Pensar que se debe criminalizar a quien descarga una canción sin pagar por ello es una falacia. El Copyright es un derecho humano, lo cual no implica que el comprador (el agente pasivo) deba sufrir un castigo. Al igual que en la piratería de CDs, películas o juguetes, el comprador no es culpable, sería penalizar el acceso a la cultura y el entretenimiento, otro derecho humano. Es el sistema de corrupción, quienes clonan y distribuyen, los que están pésimamente regulados. No nos dejemos engañar, defender el copyright es sólo la fachada para controlar el activismo y la producción de contenidos independientes que desafían revolucionariamente la monopolización política y cultural. Si el e-G8 acepta y los usuarios no hablamos, mañana los gobiernos podrán poner diques a este mar de ideas.
En un estudio sobre los nuevos conflictos cibernéticos de la Air University (de la Base de la Fuerza Aérea de Maxwell), Chris C. Demchak y Peter Dombrowski afirman: “Hoy estamos viendo el comienzo de fabricación de fronteras a través de las naciones del mundo. De la intención de China para crear su propia Internet interna controlada, a cada vez más control de acceso a Internet en los Estados menos democráticos, al aumento de los filtros y reglas en las democracias occidentales. Los Estados están estableciendo los límites de su control soberano en el mundo virtual de la seguridad y la sustentabilidad económica…”Today we are seeing the beginnings of the border-making process across the world’s nations.
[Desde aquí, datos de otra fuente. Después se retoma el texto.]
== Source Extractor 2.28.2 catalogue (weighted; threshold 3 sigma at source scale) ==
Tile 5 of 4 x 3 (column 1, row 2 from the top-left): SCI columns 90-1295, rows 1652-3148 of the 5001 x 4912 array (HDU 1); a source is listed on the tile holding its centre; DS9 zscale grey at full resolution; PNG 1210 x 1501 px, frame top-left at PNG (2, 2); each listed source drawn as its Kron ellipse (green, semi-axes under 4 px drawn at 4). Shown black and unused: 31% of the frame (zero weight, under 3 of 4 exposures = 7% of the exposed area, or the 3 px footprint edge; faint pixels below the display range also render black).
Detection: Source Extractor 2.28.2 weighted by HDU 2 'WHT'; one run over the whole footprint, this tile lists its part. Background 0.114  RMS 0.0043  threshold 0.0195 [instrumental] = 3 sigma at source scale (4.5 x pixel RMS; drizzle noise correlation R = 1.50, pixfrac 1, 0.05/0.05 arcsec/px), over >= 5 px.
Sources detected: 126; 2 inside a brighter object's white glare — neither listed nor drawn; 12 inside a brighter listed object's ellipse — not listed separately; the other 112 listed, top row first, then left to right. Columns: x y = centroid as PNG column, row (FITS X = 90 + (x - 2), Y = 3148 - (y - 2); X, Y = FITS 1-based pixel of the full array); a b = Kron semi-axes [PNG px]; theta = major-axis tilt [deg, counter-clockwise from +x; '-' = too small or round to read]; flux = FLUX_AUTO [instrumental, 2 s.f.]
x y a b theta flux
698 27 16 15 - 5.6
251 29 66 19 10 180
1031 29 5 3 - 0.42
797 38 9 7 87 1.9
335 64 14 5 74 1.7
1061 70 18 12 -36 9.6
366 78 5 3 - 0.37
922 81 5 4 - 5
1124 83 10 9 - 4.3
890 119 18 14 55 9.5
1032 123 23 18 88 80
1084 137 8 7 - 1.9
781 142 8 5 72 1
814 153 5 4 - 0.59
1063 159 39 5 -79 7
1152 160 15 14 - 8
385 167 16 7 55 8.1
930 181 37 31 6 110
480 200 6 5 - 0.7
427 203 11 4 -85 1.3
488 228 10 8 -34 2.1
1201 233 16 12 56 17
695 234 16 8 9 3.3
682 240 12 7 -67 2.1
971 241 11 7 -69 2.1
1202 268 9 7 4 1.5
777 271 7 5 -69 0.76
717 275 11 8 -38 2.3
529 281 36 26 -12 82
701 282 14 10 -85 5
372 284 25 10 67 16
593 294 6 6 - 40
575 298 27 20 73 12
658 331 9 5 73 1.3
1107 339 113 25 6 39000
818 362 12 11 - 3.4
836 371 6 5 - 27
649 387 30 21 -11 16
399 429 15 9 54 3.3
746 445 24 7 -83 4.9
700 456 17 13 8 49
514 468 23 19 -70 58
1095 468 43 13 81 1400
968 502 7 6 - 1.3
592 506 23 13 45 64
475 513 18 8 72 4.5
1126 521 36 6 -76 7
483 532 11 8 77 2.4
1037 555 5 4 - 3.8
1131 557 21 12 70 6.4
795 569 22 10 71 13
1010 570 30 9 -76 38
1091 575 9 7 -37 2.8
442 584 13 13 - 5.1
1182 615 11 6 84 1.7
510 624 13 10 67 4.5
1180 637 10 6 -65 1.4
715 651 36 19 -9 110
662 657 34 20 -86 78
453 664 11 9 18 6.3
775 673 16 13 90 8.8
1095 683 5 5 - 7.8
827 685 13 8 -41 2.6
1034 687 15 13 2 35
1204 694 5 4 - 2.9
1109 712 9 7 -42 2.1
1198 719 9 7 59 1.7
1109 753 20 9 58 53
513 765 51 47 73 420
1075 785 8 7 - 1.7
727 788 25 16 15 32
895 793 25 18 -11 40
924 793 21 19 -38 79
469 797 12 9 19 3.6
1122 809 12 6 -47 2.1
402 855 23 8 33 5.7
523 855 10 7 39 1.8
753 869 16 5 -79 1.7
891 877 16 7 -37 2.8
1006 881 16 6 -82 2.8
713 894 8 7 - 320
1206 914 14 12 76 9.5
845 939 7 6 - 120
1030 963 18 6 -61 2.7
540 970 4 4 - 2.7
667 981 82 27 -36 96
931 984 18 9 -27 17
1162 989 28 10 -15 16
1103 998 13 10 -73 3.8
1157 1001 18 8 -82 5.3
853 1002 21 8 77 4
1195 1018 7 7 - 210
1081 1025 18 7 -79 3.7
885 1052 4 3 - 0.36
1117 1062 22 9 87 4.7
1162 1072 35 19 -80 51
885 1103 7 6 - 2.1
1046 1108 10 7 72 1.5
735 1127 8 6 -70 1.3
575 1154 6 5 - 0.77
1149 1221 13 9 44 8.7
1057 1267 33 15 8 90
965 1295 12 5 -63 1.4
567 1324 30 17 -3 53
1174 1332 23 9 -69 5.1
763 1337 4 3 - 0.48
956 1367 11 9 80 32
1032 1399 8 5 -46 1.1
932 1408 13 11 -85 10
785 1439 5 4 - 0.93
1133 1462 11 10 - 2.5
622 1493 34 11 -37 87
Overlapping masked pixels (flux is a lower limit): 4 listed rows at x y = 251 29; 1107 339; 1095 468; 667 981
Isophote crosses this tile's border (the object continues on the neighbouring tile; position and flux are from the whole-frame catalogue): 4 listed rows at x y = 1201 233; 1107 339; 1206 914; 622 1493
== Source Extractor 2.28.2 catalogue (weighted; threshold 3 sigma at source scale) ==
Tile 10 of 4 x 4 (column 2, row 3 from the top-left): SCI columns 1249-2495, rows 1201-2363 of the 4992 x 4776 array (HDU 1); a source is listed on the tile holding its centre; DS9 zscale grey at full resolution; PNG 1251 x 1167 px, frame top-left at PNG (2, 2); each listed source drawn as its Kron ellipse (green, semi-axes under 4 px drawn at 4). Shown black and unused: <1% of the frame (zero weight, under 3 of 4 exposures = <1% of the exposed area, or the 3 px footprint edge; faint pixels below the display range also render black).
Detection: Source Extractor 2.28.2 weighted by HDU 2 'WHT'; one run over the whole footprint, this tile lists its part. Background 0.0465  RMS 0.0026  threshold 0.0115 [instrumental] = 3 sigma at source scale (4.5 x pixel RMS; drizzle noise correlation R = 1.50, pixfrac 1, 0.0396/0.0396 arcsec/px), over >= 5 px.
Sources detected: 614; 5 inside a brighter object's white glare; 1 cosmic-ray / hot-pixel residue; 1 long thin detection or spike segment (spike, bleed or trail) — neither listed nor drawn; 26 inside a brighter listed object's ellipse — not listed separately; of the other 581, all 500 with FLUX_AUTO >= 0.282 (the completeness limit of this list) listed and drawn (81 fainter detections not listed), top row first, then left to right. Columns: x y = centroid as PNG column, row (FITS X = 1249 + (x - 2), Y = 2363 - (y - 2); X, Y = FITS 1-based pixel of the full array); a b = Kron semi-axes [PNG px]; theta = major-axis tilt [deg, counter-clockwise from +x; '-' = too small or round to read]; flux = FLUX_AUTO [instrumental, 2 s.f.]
From the Chinese intent to create their own controlled internal Internet, to increasingly controlled access to the Internet in less-democratic states, to the rise of Internet filters and rules in Western democracies, states are establishing the bounds of their sovereign control in the virtual world in the name of security and economic sustainability…
The consensus among states changed after Stuxnet.
If such malicious software can take down whole energy systems at once, states have no choice but to respond if they are to protect their own governmental and military operations and uphold their responsibility to protect citizens and corporations.
The Stuxnet method and its success thus changed the notion of vulnerability across increasingly internetted societies and critical infrastructures.
The days of cyber spying through software backdoors or betrayals by trusted insiders, vandalism, or even theft had suddenly evolved into the demonstrated ability to deliver a potentially killing blow without being anywhere near the target.
Forcing nuclear centrifuges to oscillate out of control from an unknown and remote location suggests that future innovations might be able to destroy or disrupt other critical infrastructures upon which modern societies depend.